- **Task to carry out**:
Reproduce every one of the records below verbatim, keeping each line unchanged.

(Dataset entries)
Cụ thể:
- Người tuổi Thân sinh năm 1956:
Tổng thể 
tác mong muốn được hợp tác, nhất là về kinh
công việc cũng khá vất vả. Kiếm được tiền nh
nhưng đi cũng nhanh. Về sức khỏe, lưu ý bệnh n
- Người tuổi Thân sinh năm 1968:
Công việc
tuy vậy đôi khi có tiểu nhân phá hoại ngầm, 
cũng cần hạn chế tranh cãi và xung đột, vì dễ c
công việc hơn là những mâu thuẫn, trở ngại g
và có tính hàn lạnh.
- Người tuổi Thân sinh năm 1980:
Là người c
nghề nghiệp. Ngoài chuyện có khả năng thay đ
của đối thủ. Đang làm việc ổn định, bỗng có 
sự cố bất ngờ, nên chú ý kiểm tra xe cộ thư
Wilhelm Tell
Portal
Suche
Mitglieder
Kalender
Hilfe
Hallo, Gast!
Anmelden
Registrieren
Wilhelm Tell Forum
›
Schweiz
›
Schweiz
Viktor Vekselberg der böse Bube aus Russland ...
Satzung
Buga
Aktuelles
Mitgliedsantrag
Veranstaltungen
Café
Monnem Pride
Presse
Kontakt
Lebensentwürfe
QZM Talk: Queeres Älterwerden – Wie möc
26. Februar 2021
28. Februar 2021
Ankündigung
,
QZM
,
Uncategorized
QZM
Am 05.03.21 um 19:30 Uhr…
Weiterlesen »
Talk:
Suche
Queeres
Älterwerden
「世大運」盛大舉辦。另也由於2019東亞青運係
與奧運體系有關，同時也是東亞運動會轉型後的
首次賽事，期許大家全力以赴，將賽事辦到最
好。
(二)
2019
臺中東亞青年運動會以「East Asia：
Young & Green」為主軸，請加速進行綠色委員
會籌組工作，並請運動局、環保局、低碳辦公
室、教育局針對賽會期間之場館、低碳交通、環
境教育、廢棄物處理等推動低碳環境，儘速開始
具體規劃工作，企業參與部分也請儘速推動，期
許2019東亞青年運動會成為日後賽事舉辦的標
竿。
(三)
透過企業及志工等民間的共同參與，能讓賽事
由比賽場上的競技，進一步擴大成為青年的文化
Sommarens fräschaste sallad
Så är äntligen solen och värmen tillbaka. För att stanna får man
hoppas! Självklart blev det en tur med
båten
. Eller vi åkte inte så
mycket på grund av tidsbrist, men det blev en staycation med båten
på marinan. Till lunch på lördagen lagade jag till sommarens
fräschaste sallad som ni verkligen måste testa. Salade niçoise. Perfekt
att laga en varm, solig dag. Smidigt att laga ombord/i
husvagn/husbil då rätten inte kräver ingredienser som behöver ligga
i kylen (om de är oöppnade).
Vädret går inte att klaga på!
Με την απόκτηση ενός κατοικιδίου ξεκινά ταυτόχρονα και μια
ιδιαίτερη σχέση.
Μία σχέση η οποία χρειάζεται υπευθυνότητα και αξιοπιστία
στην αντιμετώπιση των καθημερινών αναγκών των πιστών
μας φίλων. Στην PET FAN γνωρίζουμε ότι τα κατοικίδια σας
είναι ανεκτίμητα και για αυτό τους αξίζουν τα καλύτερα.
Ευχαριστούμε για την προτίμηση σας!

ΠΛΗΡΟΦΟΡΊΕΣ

- **Result of the task**:
Cụ thể:
- Người tuổi Thân sinh năm 1956:
Tổng thể 
tác mong muốn được hợp tác, nhất là về kinh
công việc cũng khá vất vả. Kiếm được tiền nh
nhưng đi cũng nhanh. Về sức khỏe, lưu ý bệnh n
- Người tuổi Thân sinh năm 1968:
Công việc
tuy vậy đôi khi có tiểu nhân phá hoại ngầm, 
cũng cần hạn chế tranh cãi và xung đột, vì dễ c
công việc hơn là những mâu thuẫn, trở ngại g
và có tính hàn lạnh.
- Người tuổi Thân sinh năm 1980:
Là người c
nghề nghiệp. Ngoài chuyện có khả năng thay đ
của đối thủ. Đang làm việc ổn định, bỗng có 
sự cố bất ngờ, nên chú ý kiểm tra xe cộ thư
Wilhelm Tell
Portal
Suche
Mitglieder
Kalender
Hilfe
Hallo, Gast!
Anmelden
Registrieren
Wilhelm Tell Forum
›
Schweiz
›
Schweiz
Viktor Vekselberg der böse Bube aus Russland ...
Satzung
Buga
Aktuelles
Mitgliedsantrag
Veranstaltungen
Café
Monnem Pride
Presse
Kontakt
Lebensentwürfe
QZM Talk: Queeres Älterwerden – Wie möc
26. Februar 2021
28. Februar 2021
Ankündigung
,
QZM
,
Uncategorized
QZM
Am 05.03.21 um 19:30 Uhr…
Weiterlesen »
Talk:
Suche
Queeres
Älterwerden
「世大運」盛大舉辦。另也由於2019東亞青運係
與奧運體系有關，同時也是東亞運動會轉型後的
首次賽事，期許大家全力以赴，將賽事辦到最
好。
(二)
2019
臺中東亞青年運動會以「East Asia：
Young & Green」為主軸，請加速進行綠色委員
會籌組工作，並請運動局、環保局、低碳辦公
室、教育局針對賽會期間之場館、低碳交通、環
境教育、廢棄物處理等推動低碳環境，儘速開始
具體規劃工作，企業參與部分也請儘速推動，期
許2019東亞青年運動會成為日後賽事舉辦的標
竿。
(三)
透過企業及志工等民間的共同參與，能讓賽事
由比賽場上的競技，進一步擴大成為青年的文化
Sommarens fräschaste sallad
Så är äntligen solen och värmen tillbaka. För att stanna får man
hoppas! Självklart blev det en tur med
båten
. Eller vi åkte inte så
mycket på grund av tidsbrist, men det blev en staycation med båten
på marinan. Till lunch på lördagen lagade jag till sommarens
fräschaste sallad som ni verkligen måste testa. Salade niçoise. Perfekt
att laga en varm, solig dag. Smidigt att laga ombord/i
husvagn/husbil då rätten inte kräver ingredienser som behöver ligga
i kylen (om de är oöppnade).
Vädret går inte att klaga på!
Με την απόκτηση ενός κατοικιδίου ξεκινά ταυτόχρονα και μια
ιδιαίτερη σχέση.
Μία σχέση η οποία χρειάζεται υπευθυνότητα και αξιοπιστία
στην αντιμετώπιση των καθημερινών αναγκών των πιστών
μας φίλων. Στην PET FAN γνωρίζουμε ότι τα κατοικίδια σας
είναι ανεκτίμητα και για αυτό τους αξίζουν τα καλύτερα.
Ευχαριστούμε για την προτίμηση σας!

ΠΛΗΡΟΦΟΡΊΕΣ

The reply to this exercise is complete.